A No, sir. Anything that contains a weapon, and especially one that’s in a briefcase like that that’s hooked up by springs and so forth, I would examine it first and make sure that it was unloaded before I transported it.
Record, Suppression Hearing at 33.
. Also it is noteworthy that evidence obtained in a warrantless search of a briefcase found in the trunk of the automobile was suppressed by the court under Sanders.
. See, e. g., United States v. Mannino, 635 F.2d 110 (2d Cir. 1980) (plastic bag); United States v. Mackey, 626 F.2d 684 (9th Cir. 1980) (paper bag); United States v.
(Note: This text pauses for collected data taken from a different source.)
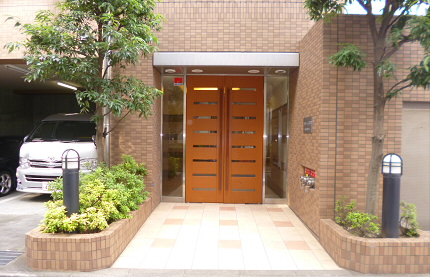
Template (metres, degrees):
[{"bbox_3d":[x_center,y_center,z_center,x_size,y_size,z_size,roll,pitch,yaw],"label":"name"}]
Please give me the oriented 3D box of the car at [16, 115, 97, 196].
[{"bbox_3d":[-3.450,0.350,8.650,1.740,1.980,4.700,1,1,2],"label":"car"}]

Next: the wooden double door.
[{"bbox_3d":[0.204,0.029,6.100,1.580,2.590,0.120,1,1,2],"label":"wooden double door"}]

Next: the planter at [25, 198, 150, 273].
[{"bbox_3d":[-1.650,1.277,4.320,1.000,0.370,2.030,1,1,2],"label":"planter"}]

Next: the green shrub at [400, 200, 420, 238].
[{"bbox_3d":[2.360,0.975,3.600,0.280,0.430,0.280,1,1,2],"label":"green shrub"}]

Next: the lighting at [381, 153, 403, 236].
[{"bbox_3d":[2.110,0.685,3.550,0.235,1.000,0.235,1,1,2],"label":"lighting"}]

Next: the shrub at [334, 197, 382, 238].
[{"bbox_3d":[1.770,0.950,3.680,0.570,0.460,0.430,1,1,2],"label":"shrub"}]

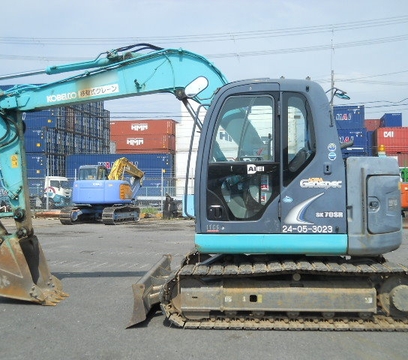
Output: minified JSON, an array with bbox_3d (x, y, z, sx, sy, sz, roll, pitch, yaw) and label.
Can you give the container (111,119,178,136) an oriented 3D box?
[{"bbox_3d":[-11.478,-9.506,104.249,12.190,2.590,2.440,0,0,10],"label":"container"}]

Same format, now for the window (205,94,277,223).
[{"bbox_3d":[0.404,-0.236,5.980,0.760,1.340,0.080,0,0,4],"label":"window"}]

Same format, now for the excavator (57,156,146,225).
[{"bbox_3d":[-4.250,0.420,24.800,2.400,2.900,4.200,0,0,18],"label":"excavator"}]

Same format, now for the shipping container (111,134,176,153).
[{"bbox_3d":[-12.129,-6.828,103.749,12.190,2.590,2.440,0,0,10],"label":"shipping container"}]

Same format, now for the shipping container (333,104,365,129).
[{"bbox_3d":[14.967,-6.848,64.360,6.060,2.590,2.440,0,0,13],"label":"shipping container"}]

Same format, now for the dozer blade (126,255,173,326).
[{"bbox_3d":[-0.630,1.330,7.050,0.240,0.460,2.300,0,0,3],"label":"dozer blade"}]

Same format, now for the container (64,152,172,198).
[{"bbox_3d":[-9.346,-0.260,64.439,12.190,5.200,2.440,0,0,10],"label":"container"}]

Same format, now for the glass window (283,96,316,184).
[{"bbox_3d":[0.994,-0.413,5.940,0.350,0.980,0.060,0,0,4],"label":"glass window"}]

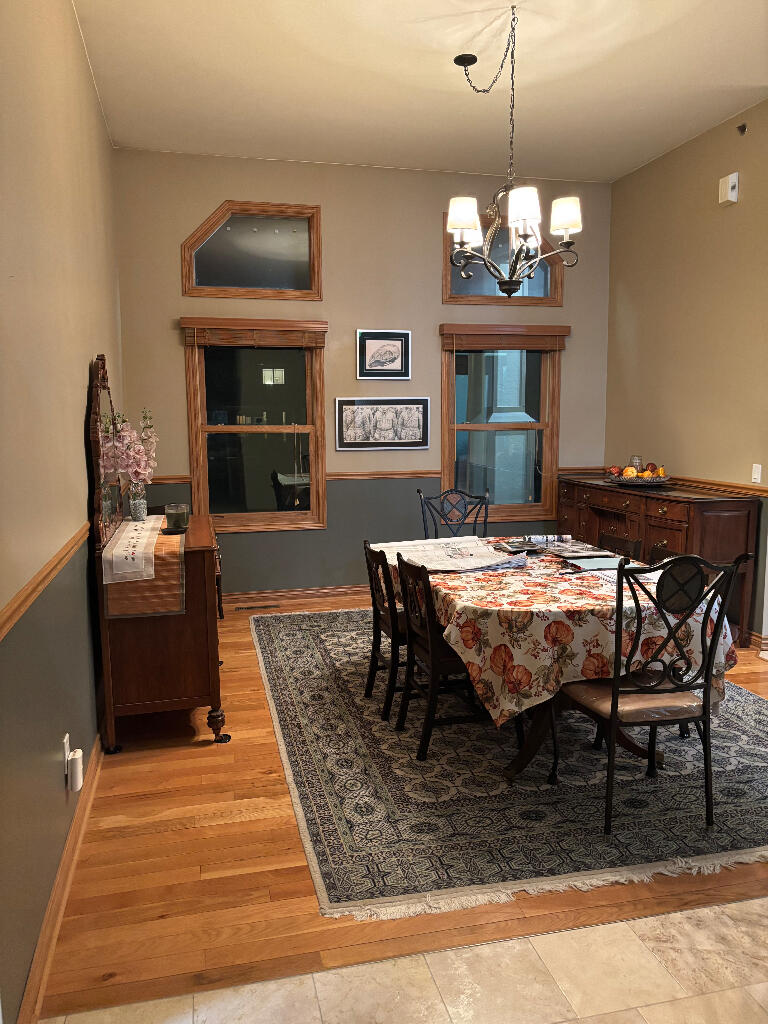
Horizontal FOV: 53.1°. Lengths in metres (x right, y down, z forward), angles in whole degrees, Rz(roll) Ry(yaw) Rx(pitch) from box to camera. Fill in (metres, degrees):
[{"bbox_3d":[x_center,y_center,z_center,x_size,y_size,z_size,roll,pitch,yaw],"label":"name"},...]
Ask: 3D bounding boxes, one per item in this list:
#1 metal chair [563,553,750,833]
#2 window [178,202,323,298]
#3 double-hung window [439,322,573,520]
[{"bbox_3d":[0.953,0.609,2.822,0.490,1.015,0.530,-2,8,-10],"label":"metal chair"},{"bbox_3d":[-0.969,-1.945,5.717,1.034,0.697,0.060,-2,8,-13],"label":"window"},{"bbox_3d":[0.968,-0.700,6.286,1.080,1.593,0.120,-2,8,-13],"label":"double-hung window"}]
Blair, 493 F.Supp. 398, 416 (D.Md. 1980) (cardboard boxes). Cf. United States v. Brown, 635 F.2d 1207 (6th Cir. 1980); United States v. Jimenez, 626 F.2d 39, 41 (7th Cir. 1980), petition for cert. filed (no expectation of privacy in paper bag on facts of this case, but facts in another case could show such an expectation), 49 U.S.L.W. 3429 (U.S. Nov. 20, 1980) (No. 80-817); United States v. Goshorn, 628 F.2d 697 (1st Cir. 1980) (remand for evidence whether defendant had expectation of privacy in paper bags).
. Slip op. at 14, n.16.
. Certainly some people in our society do use paper sacks and the like for receptacles of personal effects, even if the majority do not. See Ross n.30; slip op. at 22 n.30 and slip op. at 1 (MacKinnon, J. dissenting). Any new expectation of privacy analysis which in effect circumvents the rationale of Sanders, see Ross, slip op. at 2-15 (Tamm, J. dissenting) necessarily implies the denigration of the privacy interests of such people. See generally, Hinson, Warrantless Search of Automobiles, Exception Without Justification, 32 Hastings L.J. 127 (1980).
. We note that we are not dealing with a situation wherein a law enforcement official lawfully picks up or carries a container and can clearly detect by feel the contents.
. See generally, Williamson, Fourth Amendment Standing and Expectations of Privacy: Rakas v. Illinois and New Directions For Some Old Concepts, 31 U.Fla.L.Rev. 831 (1979).